SUPPLIED ENTRIES Start Marker

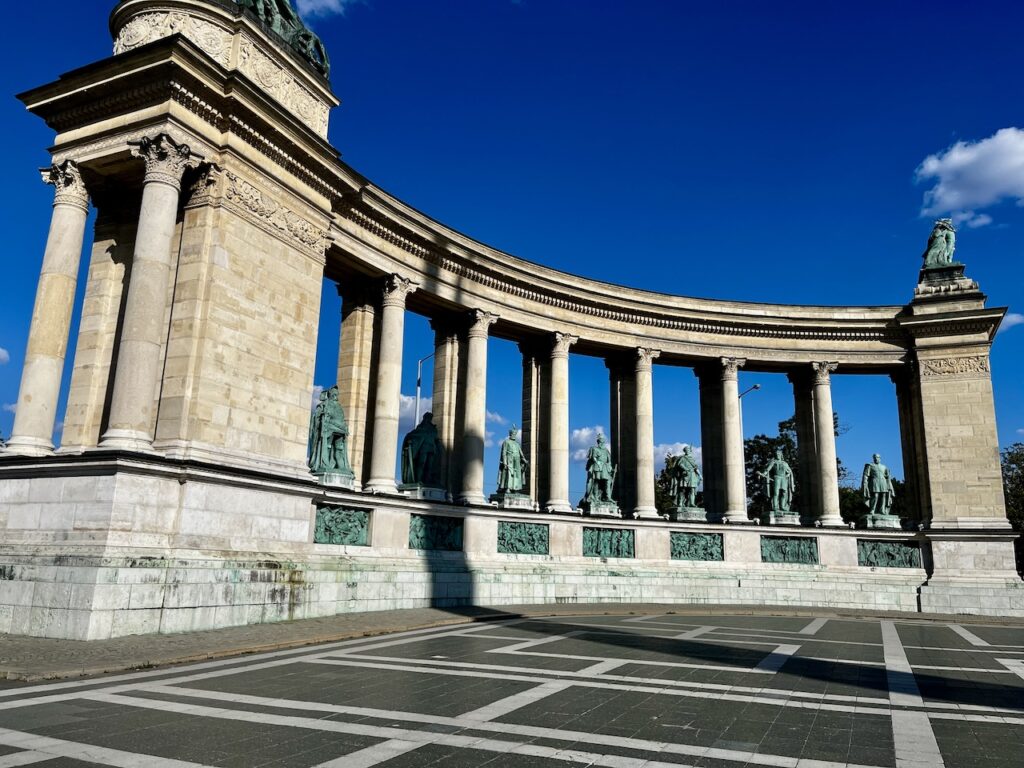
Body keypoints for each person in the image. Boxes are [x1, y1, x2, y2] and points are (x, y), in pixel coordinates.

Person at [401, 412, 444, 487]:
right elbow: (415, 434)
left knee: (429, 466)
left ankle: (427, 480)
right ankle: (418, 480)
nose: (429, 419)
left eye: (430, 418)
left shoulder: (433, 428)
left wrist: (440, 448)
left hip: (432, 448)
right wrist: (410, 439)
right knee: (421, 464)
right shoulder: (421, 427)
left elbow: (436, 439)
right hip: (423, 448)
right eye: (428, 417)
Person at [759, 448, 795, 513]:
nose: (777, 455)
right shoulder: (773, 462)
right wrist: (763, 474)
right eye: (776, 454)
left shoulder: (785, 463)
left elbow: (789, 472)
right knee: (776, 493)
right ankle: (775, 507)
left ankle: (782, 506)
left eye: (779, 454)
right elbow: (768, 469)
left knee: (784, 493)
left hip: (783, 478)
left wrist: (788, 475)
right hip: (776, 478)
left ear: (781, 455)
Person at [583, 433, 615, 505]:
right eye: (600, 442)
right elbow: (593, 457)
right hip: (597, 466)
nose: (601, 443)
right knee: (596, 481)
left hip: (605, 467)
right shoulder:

SUPPLIED ENTRIES End Marker
SUPPLIED ENTRIES Start Marker

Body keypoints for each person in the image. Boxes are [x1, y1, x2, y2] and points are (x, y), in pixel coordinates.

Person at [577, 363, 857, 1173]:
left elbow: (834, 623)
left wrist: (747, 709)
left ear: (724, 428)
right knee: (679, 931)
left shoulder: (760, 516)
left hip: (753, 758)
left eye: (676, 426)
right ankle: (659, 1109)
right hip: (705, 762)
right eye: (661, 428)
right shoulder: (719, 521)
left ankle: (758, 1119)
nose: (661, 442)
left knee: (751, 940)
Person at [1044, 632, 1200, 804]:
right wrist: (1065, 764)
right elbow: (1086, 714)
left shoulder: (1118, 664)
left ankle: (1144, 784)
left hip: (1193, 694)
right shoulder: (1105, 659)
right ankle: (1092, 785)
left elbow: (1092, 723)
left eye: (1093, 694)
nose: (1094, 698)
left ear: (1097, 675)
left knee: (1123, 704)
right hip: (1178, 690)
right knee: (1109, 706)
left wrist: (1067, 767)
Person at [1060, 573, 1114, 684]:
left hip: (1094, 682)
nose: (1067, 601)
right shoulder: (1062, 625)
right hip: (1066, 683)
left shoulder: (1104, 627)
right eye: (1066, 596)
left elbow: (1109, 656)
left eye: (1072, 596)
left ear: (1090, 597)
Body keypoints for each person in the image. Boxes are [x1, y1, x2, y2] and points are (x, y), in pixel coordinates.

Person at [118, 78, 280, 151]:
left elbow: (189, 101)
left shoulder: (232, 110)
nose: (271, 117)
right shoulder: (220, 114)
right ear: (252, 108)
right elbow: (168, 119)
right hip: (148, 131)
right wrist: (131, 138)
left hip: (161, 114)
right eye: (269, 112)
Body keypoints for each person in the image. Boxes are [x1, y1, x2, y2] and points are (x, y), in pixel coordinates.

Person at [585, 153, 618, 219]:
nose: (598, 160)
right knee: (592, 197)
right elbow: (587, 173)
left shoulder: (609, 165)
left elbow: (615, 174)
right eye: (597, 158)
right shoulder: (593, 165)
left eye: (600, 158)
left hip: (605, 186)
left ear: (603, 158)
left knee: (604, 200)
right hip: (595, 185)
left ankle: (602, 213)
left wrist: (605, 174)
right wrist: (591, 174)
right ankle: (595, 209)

SUPPLIED ENTRIES End Marker
SUPPLIED ENTRIES Start Marker

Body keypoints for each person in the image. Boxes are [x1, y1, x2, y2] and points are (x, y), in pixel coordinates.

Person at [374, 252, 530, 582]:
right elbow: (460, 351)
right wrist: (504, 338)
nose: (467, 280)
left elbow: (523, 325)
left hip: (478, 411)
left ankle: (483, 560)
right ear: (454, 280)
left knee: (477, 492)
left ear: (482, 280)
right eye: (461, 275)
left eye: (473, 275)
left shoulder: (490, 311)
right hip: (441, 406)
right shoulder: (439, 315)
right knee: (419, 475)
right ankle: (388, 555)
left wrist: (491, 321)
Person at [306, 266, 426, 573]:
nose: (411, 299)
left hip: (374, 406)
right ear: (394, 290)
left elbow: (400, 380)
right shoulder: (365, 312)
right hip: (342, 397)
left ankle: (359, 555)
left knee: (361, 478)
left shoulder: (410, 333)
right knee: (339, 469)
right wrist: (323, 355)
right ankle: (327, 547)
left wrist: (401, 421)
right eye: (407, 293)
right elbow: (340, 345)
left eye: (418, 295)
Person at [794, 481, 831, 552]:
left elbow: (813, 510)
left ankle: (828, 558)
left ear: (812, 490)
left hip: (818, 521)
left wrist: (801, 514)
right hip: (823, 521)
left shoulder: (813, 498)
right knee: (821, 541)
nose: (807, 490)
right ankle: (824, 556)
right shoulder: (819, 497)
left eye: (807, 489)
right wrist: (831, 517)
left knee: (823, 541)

SUPPLIED ENTRIES End Marker

== PROBLEM TO WORK ON ==
Write out exactly the lines above between the line with "left ear: (482, 280)" and the line with "left knee: (823, 541)", inclusive, and nothing beyond them.

== EXERCISE ANSWER ==
left ear: (482, 280)
right eye: (461, 275)
left eye: (473, 275)
left shoulder: (490, 311)
right hip: (441, 406)
right shoulder: (439, 315)
right knee: (419, 475)
right ankle: (388, 555)
left wrist: (491, 321)
Person at [306, 266, 426, 573]:
nose: (411, 299)
left hip: (374, 406)
right ear: (394, 290)
left elbow: (400, 380)
right shoulder: (365, 312)
right hip: (342, 397)
left ankle: (359, 555)
left knee: (361, 478)
left shoulder: (410, 333)
right knee: (339, 469)
right wrist: (323, 355)
right ankle: (327, 547)
left wrist: (401, 421)
right eye: (407, 293)
right elbow: (340, 345)
left eye: (418, 295)
Person at [794, 481, 831, 552]:
left elbow: (813, 510)
left ankle: (828, 558)
left ear: (812, 490)
left hip: (818, 521)
left wrist: (801, 514)
right hip: (823, 521)
left shoulder: (813, 498)
right knee: (821, 541)
nose: (807, 490)
right ankle: (824, 556)
right shoulder: (819, 497)
left eye: (807, 489)
right wrist: (831, 517)
left knee: (823, 541)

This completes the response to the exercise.